-------- Extract to read
♣ 음악 감상실 ♣/- 바이올린

Joseph Joachim: Violin Concerto No. 1 , 2, 3번

Bawoo 2016. 5. 7. 23:11

Joseph Joachim 

(28 June 1831 – 15 August 1907) was a Hungarian violinist, conductor, composer and teacher.

A close collaborator of Johannes Brahms, he is widely regarded as one of the most significant

violinists of the 19th century.

 

Violin Concerto No. 1 in G minor, Op. 3 'in einem Satz'

Allegro - Presto assai

Sunyoen Kim, violin
Staatskapelle Weimar
Michael Halász, conductor

 

The Violin Concerto in G minor dates from 1851, when Joachim had a brief flirtation with the musically 'Progressive" school of Franz Liszt and Richard Wagner, headquartered in Weimar. It is dedicated to Liszt, for whom Joachim led the Weimar court orchestra from 1850 to 1852. It is a true one-movement concerto, following an expansive sonata-form layout, with several cadenzas for the soloist, and a brief coda, where the tempo increases from Allegro to Presto assai.

 

Violin Concerto No 2 in D minor, op 11

 

Violin Concerto No. 2 in D Minor "in the Hungarian Manner", Op.11 is a Romantic violin concerto written by violinist Joseph Joachim (1831–1907). Rarely performed, it has been described as "the Holy Grail of Romantic violin concertos." by music critic David Hurwitz.[1]

 

Structure

The work is in three movements that are marked:

  1. Allegro un poco maestoso
  2. Romanze; Andante
  3. Finale alla Zingara: Allegro con spirito

The "Hungarian Manner" is in keeping with the Joachim's Hungarian heritage. However, like most people of the time, he did not distinguish between Hungarian folk music and gypsy music.
----------------
-------- Given information
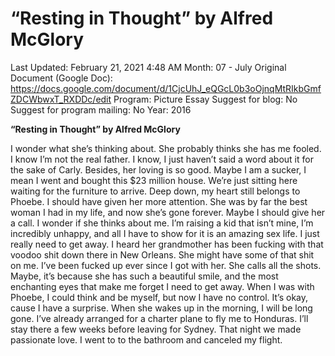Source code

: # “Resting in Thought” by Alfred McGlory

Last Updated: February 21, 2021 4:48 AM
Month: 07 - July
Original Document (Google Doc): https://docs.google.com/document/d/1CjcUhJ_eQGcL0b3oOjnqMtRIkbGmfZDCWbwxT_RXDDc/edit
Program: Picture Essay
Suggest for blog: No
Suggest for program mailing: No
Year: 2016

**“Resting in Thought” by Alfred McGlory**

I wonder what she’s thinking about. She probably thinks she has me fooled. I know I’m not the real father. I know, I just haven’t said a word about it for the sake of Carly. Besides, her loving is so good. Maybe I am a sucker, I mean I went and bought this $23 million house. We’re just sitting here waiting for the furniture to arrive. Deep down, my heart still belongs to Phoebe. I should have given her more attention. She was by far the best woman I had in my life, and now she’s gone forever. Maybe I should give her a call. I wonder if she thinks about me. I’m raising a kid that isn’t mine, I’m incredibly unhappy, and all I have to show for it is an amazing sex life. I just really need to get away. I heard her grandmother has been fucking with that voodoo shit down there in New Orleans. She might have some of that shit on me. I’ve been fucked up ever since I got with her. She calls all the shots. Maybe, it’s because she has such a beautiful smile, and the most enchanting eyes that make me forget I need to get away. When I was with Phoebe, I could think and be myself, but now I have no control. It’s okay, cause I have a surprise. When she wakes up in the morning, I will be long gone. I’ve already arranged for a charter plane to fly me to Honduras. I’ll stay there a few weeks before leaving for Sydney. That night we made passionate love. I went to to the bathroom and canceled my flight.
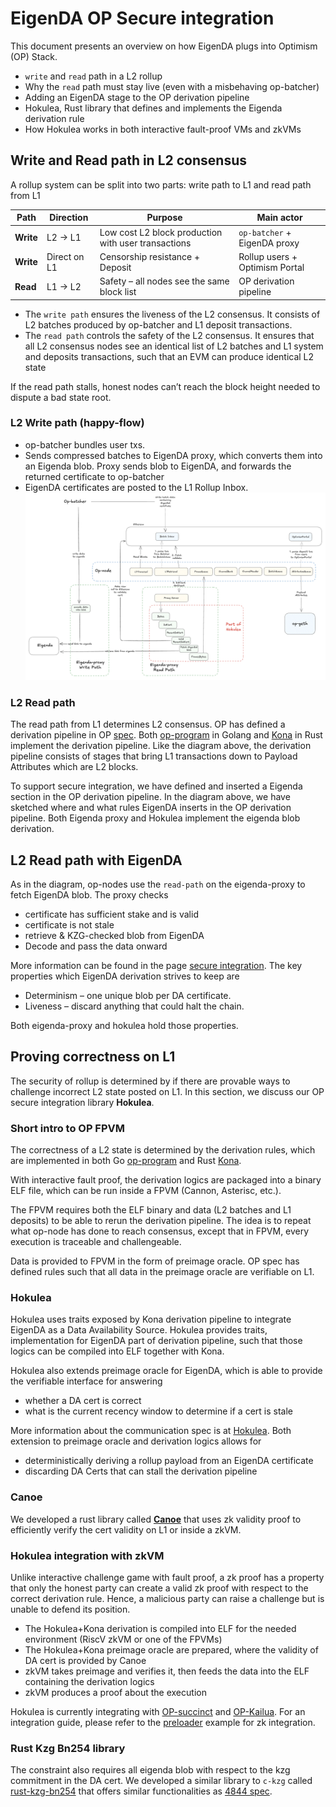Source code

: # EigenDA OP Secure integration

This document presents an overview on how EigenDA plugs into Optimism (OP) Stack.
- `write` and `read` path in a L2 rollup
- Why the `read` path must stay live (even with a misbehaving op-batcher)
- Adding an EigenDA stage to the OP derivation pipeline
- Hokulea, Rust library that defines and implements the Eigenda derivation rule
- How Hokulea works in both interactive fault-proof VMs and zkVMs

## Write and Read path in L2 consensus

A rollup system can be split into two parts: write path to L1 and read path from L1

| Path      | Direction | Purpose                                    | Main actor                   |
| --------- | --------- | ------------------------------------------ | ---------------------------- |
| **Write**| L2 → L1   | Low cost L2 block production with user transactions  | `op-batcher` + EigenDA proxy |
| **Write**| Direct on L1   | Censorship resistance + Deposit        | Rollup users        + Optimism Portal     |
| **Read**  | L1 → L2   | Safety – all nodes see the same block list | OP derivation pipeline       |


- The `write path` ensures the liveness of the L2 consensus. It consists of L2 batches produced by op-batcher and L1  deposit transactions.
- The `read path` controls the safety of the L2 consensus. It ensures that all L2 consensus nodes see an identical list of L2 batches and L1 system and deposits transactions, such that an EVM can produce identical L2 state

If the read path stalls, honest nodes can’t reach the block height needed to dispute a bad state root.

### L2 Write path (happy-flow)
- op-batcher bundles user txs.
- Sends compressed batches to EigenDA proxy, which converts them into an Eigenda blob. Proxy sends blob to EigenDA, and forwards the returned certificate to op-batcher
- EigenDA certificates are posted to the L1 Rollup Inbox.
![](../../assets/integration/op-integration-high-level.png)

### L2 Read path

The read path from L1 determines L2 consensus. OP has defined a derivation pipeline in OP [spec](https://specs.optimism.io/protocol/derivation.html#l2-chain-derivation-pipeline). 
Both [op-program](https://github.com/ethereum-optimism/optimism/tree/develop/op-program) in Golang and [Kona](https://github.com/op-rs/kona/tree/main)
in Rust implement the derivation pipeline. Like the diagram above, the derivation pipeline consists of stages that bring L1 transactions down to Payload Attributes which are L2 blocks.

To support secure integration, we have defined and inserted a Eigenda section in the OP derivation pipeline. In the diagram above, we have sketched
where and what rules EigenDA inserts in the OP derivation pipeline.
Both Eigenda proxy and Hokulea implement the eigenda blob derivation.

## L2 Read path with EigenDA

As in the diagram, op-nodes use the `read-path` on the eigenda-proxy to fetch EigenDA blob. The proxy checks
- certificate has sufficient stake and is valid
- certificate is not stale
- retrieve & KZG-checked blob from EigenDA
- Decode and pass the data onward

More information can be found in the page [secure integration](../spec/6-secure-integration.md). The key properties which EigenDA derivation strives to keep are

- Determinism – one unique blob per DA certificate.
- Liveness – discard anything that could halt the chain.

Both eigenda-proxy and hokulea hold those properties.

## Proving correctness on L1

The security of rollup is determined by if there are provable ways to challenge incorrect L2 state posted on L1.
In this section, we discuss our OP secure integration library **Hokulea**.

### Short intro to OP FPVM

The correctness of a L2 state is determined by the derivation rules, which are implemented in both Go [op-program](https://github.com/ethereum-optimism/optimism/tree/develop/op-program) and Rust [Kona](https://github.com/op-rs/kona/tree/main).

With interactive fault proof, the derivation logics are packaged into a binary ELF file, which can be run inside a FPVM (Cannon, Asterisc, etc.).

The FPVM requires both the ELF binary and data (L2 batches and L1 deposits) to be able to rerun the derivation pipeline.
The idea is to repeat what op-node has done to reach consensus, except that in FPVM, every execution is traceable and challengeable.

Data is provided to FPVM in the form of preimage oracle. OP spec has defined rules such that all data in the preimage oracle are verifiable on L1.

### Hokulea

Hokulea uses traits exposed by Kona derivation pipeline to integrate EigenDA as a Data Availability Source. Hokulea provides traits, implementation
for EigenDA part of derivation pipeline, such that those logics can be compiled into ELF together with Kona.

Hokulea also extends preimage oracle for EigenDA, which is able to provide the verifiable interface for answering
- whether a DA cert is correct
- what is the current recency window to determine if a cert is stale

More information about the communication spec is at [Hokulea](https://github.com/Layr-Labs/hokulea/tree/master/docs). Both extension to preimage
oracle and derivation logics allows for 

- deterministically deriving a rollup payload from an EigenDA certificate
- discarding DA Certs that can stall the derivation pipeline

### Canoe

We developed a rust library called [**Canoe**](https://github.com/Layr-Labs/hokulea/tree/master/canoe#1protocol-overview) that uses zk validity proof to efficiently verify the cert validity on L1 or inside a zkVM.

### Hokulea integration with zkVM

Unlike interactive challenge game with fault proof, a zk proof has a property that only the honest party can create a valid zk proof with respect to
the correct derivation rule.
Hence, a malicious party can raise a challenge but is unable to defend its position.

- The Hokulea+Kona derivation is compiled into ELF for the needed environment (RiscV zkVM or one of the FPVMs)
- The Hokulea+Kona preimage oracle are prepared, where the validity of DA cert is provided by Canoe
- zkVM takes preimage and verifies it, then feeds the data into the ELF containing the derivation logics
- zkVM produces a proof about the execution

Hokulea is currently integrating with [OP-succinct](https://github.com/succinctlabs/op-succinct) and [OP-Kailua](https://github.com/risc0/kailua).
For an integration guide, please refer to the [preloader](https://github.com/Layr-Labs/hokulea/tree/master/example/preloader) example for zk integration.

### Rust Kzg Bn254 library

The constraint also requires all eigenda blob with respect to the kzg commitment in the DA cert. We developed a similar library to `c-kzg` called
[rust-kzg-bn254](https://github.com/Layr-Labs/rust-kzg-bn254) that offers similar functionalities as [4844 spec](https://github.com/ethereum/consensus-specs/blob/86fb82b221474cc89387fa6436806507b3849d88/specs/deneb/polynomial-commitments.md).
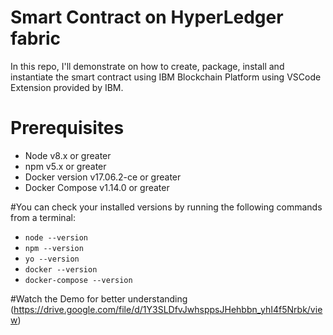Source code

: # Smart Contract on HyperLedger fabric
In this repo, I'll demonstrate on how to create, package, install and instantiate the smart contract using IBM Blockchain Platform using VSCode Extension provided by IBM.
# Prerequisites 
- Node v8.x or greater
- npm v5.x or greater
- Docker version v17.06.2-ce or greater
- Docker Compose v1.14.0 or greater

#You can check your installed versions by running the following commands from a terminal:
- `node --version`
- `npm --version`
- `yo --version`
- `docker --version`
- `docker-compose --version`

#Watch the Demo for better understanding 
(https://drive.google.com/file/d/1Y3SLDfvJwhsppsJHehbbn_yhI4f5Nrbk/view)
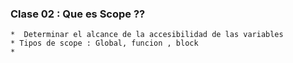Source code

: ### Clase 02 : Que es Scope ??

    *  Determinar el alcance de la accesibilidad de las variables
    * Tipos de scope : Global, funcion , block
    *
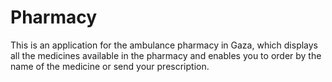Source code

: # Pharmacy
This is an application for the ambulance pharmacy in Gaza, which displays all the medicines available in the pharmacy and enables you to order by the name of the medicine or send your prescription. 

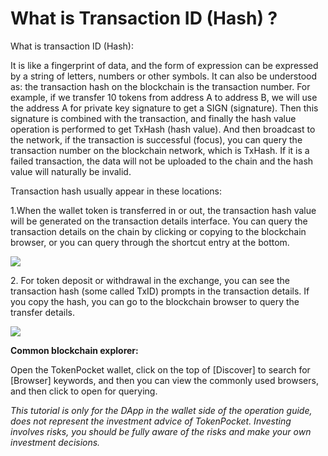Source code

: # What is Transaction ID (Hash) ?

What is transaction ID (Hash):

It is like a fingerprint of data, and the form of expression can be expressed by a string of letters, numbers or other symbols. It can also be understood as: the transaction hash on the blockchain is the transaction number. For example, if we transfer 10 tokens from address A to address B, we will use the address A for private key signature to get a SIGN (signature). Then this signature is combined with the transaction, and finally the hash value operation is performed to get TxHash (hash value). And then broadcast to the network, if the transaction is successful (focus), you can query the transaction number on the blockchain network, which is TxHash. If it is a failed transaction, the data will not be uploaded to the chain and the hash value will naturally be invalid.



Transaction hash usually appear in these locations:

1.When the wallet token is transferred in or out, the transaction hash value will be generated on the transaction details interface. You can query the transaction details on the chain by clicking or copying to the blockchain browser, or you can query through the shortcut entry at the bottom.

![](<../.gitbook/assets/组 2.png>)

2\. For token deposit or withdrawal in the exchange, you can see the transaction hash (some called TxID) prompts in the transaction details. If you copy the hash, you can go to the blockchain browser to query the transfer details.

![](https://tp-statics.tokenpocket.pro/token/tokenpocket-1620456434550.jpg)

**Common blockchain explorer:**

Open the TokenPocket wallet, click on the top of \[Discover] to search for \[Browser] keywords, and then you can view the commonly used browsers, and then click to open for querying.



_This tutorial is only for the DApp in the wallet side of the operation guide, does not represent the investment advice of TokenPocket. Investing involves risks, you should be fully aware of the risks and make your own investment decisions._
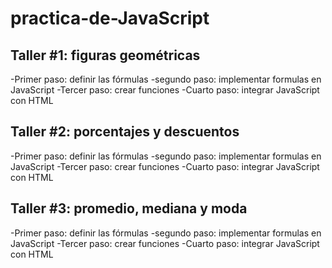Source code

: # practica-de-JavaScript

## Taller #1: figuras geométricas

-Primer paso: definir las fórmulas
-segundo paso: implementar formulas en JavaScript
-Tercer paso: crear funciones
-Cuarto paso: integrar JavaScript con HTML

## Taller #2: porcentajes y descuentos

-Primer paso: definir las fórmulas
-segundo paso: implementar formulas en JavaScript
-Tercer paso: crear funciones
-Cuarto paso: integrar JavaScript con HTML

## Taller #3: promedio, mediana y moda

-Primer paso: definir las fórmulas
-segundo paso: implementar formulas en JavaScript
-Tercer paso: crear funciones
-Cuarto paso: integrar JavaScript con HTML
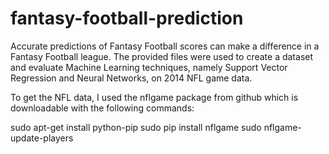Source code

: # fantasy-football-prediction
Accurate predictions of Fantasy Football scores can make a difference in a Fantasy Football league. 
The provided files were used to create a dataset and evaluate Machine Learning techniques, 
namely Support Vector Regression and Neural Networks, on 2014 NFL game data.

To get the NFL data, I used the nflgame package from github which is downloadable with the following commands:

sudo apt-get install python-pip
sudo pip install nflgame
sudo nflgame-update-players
----------------
▸ What to do:
Answer these about the page on Joseph Joachim's violin concertos:
1. In what year does the Violin Concerto in G minor date from?
2. To whom is that concerto dedicated?
3. Which music critic called Violin Concerto No. 2 "the Holy Grail of Romantic violin concertos"?
The listing has no connection to the page on Joseph Joachim's violin concertos.

▸ Solution to this task:
1. 1851
2. Franz Liszt
3. David Hurwitz